Dans son rapport d'activité 2024, l'Inspection cantonale des finances rappelait que le Triage forestier Lienne-Morge disposait au moment de la cessation de ses activités d'une substance financière de 1,3 million de francs, dont 1,1 million restitué aux communes et aux bourgeoisies et 200'000 francs de réserve.

A qui la faute ?

En janvier 2024 sur Rhône FM, les communes et les bourgeoisies du triage forestier Lienne-Morge regrettaient de devoir passer à la caisse alors qu'elles estimaient avoir joué le rôle de lanceur d'alerte dans cette affaire.
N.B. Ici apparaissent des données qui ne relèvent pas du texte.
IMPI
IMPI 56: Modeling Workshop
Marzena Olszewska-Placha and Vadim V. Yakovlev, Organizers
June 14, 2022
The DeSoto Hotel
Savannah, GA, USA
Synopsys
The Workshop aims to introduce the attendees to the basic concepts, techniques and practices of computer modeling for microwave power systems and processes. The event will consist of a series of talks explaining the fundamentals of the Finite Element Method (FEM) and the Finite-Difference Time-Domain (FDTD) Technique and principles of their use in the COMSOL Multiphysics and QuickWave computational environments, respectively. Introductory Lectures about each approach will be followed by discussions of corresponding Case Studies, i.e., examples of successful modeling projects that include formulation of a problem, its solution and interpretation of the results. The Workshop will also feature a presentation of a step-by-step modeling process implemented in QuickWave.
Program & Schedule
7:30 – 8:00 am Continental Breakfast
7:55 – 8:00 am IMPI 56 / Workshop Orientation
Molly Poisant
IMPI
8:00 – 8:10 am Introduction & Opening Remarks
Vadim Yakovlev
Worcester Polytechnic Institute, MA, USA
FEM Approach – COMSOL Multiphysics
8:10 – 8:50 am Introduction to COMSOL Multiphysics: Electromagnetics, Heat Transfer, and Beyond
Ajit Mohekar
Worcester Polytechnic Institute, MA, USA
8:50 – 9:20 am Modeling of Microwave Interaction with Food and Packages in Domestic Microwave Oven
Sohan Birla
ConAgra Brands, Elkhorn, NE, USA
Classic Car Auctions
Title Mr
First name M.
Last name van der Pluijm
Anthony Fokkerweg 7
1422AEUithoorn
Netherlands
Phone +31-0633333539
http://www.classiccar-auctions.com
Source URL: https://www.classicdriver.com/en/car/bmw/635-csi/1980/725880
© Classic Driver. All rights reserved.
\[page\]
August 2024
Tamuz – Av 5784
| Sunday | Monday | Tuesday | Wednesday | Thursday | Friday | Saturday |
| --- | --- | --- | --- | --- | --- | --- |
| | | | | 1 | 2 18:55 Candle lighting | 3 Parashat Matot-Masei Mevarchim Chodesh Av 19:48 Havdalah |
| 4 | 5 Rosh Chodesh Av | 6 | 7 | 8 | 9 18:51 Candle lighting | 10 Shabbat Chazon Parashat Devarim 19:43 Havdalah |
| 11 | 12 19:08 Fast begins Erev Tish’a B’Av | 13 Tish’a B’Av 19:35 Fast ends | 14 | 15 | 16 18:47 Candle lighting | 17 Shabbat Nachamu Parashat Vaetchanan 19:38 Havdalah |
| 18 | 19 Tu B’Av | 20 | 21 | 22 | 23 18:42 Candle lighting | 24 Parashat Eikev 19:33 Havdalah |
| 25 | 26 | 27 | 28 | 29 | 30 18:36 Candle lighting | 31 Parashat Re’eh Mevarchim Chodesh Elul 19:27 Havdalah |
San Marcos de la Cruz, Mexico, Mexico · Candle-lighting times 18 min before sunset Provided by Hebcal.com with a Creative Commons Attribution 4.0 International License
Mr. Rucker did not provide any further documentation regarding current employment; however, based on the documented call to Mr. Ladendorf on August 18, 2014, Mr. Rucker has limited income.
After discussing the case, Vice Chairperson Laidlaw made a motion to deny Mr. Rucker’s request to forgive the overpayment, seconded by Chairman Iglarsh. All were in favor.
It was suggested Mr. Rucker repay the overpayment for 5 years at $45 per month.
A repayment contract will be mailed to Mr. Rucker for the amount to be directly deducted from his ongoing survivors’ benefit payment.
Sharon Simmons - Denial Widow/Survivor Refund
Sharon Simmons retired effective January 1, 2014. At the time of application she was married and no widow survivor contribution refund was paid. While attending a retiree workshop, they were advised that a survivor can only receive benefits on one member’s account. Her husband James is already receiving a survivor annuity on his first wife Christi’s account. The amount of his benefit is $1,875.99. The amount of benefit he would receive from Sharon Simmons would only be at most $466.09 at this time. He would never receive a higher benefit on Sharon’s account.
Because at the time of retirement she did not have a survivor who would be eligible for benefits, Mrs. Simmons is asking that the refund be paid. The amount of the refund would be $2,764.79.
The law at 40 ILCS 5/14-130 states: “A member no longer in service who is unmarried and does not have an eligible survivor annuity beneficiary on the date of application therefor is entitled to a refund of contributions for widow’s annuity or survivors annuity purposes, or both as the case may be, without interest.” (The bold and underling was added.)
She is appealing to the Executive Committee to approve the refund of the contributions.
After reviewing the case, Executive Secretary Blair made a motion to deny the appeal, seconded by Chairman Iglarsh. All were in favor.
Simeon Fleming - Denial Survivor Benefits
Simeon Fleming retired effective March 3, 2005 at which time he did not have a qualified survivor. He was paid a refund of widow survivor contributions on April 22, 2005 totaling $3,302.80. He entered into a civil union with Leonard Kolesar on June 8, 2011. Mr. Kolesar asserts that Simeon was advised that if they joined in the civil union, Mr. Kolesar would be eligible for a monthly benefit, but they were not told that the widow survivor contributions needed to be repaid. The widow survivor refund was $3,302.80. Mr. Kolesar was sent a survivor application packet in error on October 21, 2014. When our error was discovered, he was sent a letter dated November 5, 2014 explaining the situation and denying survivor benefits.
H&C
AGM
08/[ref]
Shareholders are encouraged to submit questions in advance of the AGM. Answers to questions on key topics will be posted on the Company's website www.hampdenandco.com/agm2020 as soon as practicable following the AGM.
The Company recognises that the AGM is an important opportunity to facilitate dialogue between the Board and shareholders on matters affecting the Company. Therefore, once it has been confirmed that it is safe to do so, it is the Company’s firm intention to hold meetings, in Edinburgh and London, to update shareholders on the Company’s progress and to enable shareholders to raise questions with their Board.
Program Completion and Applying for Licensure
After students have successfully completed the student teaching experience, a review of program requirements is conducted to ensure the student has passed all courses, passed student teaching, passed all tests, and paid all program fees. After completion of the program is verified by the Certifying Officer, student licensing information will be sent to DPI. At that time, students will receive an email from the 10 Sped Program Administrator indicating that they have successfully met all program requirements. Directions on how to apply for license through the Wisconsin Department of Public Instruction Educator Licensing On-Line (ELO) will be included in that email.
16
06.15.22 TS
Le canton a-t-il une part de responsabilité ? "Nous faisons des contrôles réguliers dans 5 à 8 triages chaque année, cela veut dire que nous contrôlons un quart des triages chaque année. Pour ces contrôles, nous choisissons par triage 2 à 4 surfaces de contrôle par échantillonnage en forêt", détaille Jean-Christophe Clivaz. Tous les triages valaisans sont donc contrôlés au minimum une fois sur chaque période de quatre ans par le canton. La Confédération procède à ses propres contrôles et vient contrôler deux triages valaisans chaque année. "Toutes les surfaces que nous avons contrôlées sur le Triage Lienne-Morge étaient réalisées", confirme le chef du SFNP.

Le cas du triage Lienne-Morge est-il l'arbre qui cache la forêt ? Jean-Christophe Clivaz affirme que l'affaire est sans précédent en Valais. "C'est le premier cas", assure-t-il. "Nous ne pouvons pas imaginer que de telles pratiques se retrouvent dans d’autres triages. En tout cas, nous ne l'avons jamais constaté", ajoute Jean-Christophe Clivaz. "Nous avons une très grande confiance dans nos partenaires que sont les communes et les bourgeoisies", conclut-il.